START Given text

The Elephantine Mouse in the Room

One of the most important things I ever learned from Doctor Who is that humanity will never cease to surprise, and by no means is that always a positive. Until quite recently, I was dead certain that we lived in the information age where the importance of intellectual property and who owns it was very well understood. The complete lack of concern over Disney's purchase of Marvel proved otherwise. This is a pretty terrible thing, and I'm not talking about any kind of phantom fear of Daredevil having to change his name to Dareangel or anything that insipid. What we are staring down the barrel of is one singular corporate entity weilding a massive fucking chunk of the most valuable and well known intellectual property in the world. Why it's particularily frightening that Disney is that entity takes a bit of context and a history lesson of sorts.

END Given text

→ **Required action A**
Write out the passage from the essay on Disney's purchase of Marvel, starting at "One of the most" up to and including "lesson of sorts.".
→ **Required action B**
Extend the essay on Disney's purchase of Marvel, picking up after its final sentence.

START Data extract

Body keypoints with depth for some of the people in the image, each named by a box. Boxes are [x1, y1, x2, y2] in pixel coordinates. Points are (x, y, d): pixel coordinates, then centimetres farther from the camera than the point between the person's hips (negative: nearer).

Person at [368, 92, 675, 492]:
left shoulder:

END Data extract
START Data extract

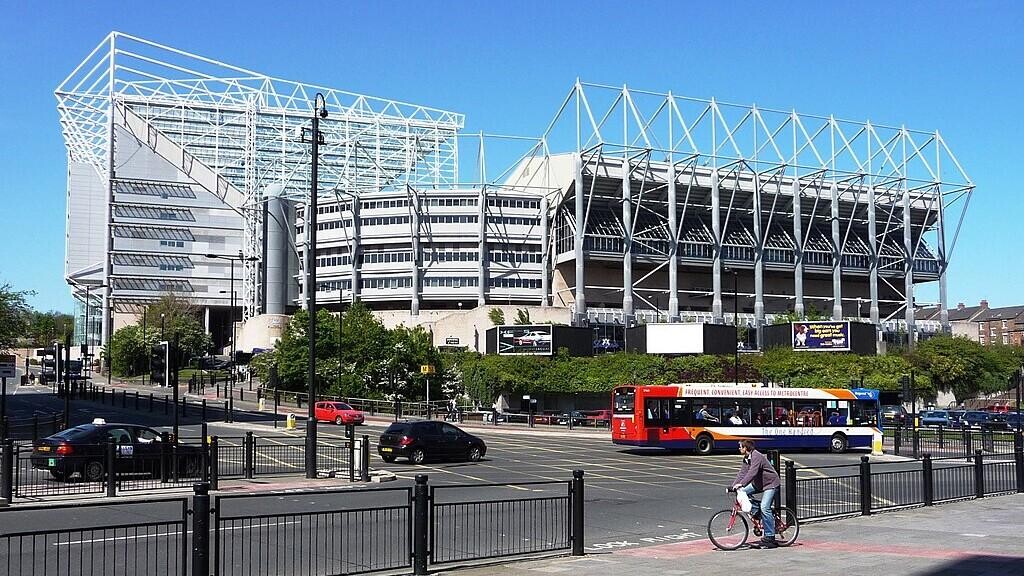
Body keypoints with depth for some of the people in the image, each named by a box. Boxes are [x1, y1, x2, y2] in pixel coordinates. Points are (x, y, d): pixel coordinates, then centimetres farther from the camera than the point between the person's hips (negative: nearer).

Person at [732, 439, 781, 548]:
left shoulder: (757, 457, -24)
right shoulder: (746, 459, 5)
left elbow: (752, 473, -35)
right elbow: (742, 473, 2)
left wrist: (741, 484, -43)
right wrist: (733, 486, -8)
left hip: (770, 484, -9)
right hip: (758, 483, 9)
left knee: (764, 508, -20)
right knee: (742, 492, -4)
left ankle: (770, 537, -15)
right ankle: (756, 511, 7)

END Data extract

→ **Final answer A**
One of the most important things I ever learned from Doctor Who is that humanity will never cease to surprise, and by no means is that always a positive. Until quite recently, I was dead certain that we lived in the information age where the importance of intellectual property and who owns it was very well understood. The complete lack of concern over Disney's purchase of Marvel proved otherwise. This is a pretty terrible thing, and I'm not talking about any kind of phantom fear of Daredevil having to change his name to Dareangel or anything that insipid. What we are staring down the barrel of is one singular corporate entity weilding a massive fucking chunk of the most valuable and well known intellectual property in the world. Why it's particularily frightening that Disney is that entity takes a bit of context and a history lesson of sorts.

→ **Final answer B**
The year is 2007, it's a balmy summer evening in Calgary and I'm ignoring a beautiful sunset over the river because I'm gamely trying to impress the most beautiful woman I've ever seen with a kind of stump speech- that kind of irreverent yet pointed interpretation of pop culture you usually see in a Kevin Smith movie- about the lack of interesting or progressive male role models in Disney films. With the exception of Bambi, which was in my mind the real hook. That plucky little deer who grows up practically without a father, saves the forest, and refuses to buy into the might-makes-right alpha male complex when it comes time to fight for his woman. It all went according to plan. Until she responded.

According to her, the look on my face when she demolished my argument and completely reconfigured my perspective and understanding of Disney films was such that she never expected to hear from me again. (She's now my girlfriend.) Her opening line, a verbal left jab to the head, was to shift the focus from Bambi and his merits to the fact that his mate was little more than a docile, submissive female there for him to protect and bear his children. Pop went that balloon, but on she went, going through each Disney Princess and tearing each one down, explaining which stereotype each belonged to and why it was essentially worse that young girls had these characters to look up to than if they had none.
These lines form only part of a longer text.